• WHAT IS ASKED: Render every line of the entries below as a numbered list, leaving out any blank lines.

Dataset entries:
** start **

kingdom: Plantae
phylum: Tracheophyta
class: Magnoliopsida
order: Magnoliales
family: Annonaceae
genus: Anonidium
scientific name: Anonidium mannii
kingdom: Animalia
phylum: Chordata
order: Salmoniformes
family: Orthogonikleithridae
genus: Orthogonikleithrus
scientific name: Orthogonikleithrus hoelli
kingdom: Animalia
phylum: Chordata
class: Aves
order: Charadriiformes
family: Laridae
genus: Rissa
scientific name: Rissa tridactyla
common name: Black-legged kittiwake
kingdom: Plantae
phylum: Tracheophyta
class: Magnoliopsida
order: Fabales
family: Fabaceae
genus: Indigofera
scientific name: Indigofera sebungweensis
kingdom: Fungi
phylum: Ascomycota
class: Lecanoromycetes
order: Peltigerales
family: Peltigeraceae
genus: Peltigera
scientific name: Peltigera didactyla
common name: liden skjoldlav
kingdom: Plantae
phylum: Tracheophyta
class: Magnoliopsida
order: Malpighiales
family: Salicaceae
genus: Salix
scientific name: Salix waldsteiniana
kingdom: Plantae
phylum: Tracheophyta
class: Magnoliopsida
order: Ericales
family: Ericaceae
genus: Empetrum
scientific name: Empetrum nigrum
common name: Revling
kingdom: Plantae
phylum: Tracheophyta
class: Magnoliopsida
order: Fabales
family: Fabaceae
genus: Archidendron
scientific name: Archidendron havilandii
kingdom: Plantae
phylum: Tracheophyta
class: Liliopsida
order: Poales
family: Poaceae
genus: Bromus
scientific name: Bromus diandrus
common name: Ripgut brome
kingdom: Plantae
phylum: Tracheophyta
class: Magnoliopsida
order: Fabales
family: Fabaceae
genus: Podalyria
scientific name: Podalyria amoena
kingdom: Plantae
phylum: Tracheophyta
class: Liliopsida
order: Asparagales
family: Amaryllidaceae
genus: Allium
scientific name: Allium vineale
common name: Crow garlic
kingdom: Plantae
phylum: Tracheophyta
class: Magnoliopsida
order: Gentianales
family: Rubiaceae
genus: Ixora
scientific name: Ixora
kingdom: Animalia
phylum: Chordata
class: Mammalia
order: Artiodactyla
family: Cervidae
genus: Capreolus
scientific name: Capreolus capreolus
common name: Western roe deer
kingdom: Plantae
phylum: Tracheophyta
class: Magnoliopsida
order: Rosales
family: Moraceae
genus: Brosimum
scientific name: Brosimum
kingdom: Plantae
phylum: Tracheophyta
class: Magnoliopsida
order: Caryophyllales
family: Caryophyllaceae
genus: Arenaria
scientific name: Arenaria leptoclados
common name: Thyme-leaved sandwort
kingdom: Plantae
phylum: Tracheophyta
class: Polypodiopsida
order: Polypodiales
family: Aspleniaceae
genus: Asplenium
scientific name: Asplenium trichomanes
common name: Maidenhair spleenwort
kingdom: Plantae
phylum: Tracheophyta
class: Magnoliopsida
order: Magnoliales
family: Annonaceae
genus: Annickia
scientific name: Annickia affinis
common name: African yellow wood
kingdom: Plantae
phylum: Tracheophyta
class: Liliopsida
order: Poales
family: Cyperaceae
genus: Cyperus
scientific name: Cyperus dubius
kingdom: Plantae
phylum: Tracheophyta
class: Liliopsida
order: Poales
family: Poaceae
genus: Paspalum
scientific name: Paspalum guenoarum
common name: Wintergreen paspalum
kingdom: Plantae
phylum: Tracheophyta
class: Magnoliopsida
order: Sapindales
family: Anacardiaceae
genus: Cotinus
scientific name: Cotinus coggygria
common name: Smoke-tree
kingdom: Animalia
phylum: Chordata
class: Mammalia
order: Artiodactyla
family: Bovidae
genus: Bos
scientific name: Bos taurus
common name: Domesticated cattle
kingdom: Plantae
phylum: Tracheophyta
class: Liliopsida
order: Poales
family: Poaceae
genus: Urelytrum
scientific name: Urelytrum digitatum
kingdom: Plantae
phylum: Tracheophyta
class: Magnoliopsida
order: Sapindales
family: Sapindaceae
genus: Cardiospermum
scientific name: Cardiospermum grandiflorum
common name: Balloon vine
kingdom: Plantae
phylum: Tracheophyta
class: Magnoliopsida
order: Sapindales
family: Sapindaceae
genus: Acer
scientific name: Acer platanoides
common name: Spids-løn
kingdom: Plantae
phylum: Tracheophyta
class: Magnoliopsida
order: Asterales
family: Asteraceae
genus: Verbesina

** end **

• PROBLEM SOLUTION:
1. kingdom: Plantae
2. phylum: Tracheophyta
3. class: Magnoliopsida
4. order: Magnoliales
5. family: Annonaceae
6. genus: Anonidium
7. scientific name: Anonidium mannii
8. kingdom: Animalia
9. phylum: Chordata
10. order: Salmoniformes
11. family: Orthogonikleithridae
12. genus: Orthogonikleithrus
13. scientific name: Orthogonikleithrus hoelli
14. kingdom: Animalia
15. phylum: Chordata
16. class: Aves
17. order: Charadriiformes
18. family: Laridae
19. genus: Rissa
20. scientific name: Rissa tridactyla
21. common name: Black-legged kittiwake
22. kingdom: Plantae
23. phylum: Tracheophyta
24. class: Magnoliopsida
25. order: Fabales
26. family: Fabaceae
27. genus: Indigofera
28. scientific name: Indigofera sebungweensis
29. kingdom: Fungi
30. phylum: Ascomycota
31. class: Lecanoromycetes
32. order: Peltigerales
33. family: Peltigeraceae
34. genus: Peltigera
35. scientific name: Peltigera didactyla
36. common name: liden skjoldlav
37. kingdom: Plantae
38. phylum: Tracheophyta
39. class: Magnoliopsida
40. order: Malpighiales
41. family: Salicaceae
42. genus: Salix
43. scientific name: Salix waldsteiniana
44. kingdom: Plantae
45. phylum: Tracheophyta
46. class: Magnoliopsida
47. order: Ericales
48. family: Ericaceae
49. genus: Empetrum
50. scientific name: Empetrum nigrum
51. common name: Revling
52. kingdom: Plantae
53. phylum: Tracheophyta
54. class: Magnoliopsida
55. order: Fabales
56. family: Fabaceae
57. genus: Archidendron
58. scientific name: Archidendron havilandii
59. kingdom: Plantae
60. phylum: Tracheophyta
61. class: Liliopsida
62. order: Poales
63. family: Poaceae
64. genus: Bromus
65. scientific name: Bromus diandrus
66. common name: Ripgut brome
67. kingdom: Plantae
68. phylum: Tracheophyta
69. class: Magnoliopsida
70. order: Fabales
71. family: Fabaceae
72. genus: Podalyria
73. scientific name: Podalyria amoena
74. kingdom: Plantae
75. phylum: Tracheophyta
76. class: Liliopsida
77. order: Asparagales
78. family: Amaryllidaceae
79. genus: Allium
80. scientific name: Allium vineale
81. common name: Crow garlic
82. kingdom: Plantae
83. phylum: Tracheophyta
84. class: Magnoliopsida
85. order: Gentianales
86. family: Rubiaceae
87. genus: Ixora
88. scientific name: Ixora
89. kingdom: Animalia
90. phylum: Chordata
91. class: Mammalia
92. order: Artiodactyla
93. family: Cervidae
94. genus: Capreolus
95. scientific name: Capreolus capreolus
96. common name: Western roe deer
97. kingdom: Plantae
98. phylum: Tracheophyta
99. class: Magnoliopsida
100. order: Rosales
101. family: Moraceae
102. genus: Brosimum
103. scientific name: Brosimum
104. kingdom: Plantae
105. phylum: Tracheophyta
106. class: Magnoliopsida
107. order: Caryophyllales
108. family: Caryophyllaceae
109. genus: Arenaria
110. scientific name: Arenaria leptoclados
111. common name: Thyme-leaved sandwort
112. kingdom: Plantae
113. phylum: Tracheophyta
114. class: Polypodiopsida
115. order: Polypodiales
116. family: Aspleniaceae
117. genus: Asplenium
118. scientific name: Asplenium trichomanes
119. common name: Maidenhair spleenwort
120. kingdom: Plantae
121. phylum: Tracheophyta
122. class: Magnoliopsida
123. order: Magnoliales
124. family: Annonaceae
125. genus: Annickia
126. scientific name: Annickia affinis
127. common name: African yellow wood
128. kingdom: Plantae
129. phylum: Tracheophyta
130. class: Liliopsida
131. order: Poales
132. family: Cyperaceae
133. genus: Cyperus
134. scientific name: Cyperus dubius
135. kingdom: Plantae
136. phylum: Tracheophyta
137. class: Liliopsida
138. order: Poales
139. family: Poaceae
140. genus: Paspalum
141. scientific name: Paspalum guenoarum
142. common name: Wintergreen paspalum
143. kingdom: Plantae
144. phylum: Tracheophyta
145. class: Magnoliopsida
146. order: Sapindales
147. family: Anacardiaceae
148. genus: Cotinus
149. scientific name: Cotinus coggygria
150. common name: Smoke-tree
151. kingdom: Animalia
152. phylum: Chordata
153. class: Mammalia
154. order: Artiodactyla
155. family: Bovidae
156. genus: Bos
157. scientific name: Bos taurus
158. common name: Domesticated cattle
159. kingdom: Plantae
160. phylum: Tracheophyta
161. class: Liliopsida
162. order: Poales
163. family: Poaceae
164. genus: Urelytrum
165. scientific name: Urelytrum digitatum
166. kingdom: Plantae
167. phylum: Tracheophyta
168. class: Magnoliopsida
169. order: Sapindales
170. family: Sapindaceae
171. genus: Cardiospermum
172. scientific name: Cardiospermum grandiflorum
173. common name: Balloon vine
174. kingdom: Plantae
175. phylum: Tracheophyta
176. class: Magnoliopsida
177. order: Sapindales
178. family: Sapindaceae
179. genus: Acer
180. scientific name: Acer platanoides
181. common name: Spids-løn
182. kingdom: Plantae
183. phylum: Tracheophyta
184. class: Magnoliopsida
185. order: Asterales
186. family: Asteraceae
187. genus: Verbesina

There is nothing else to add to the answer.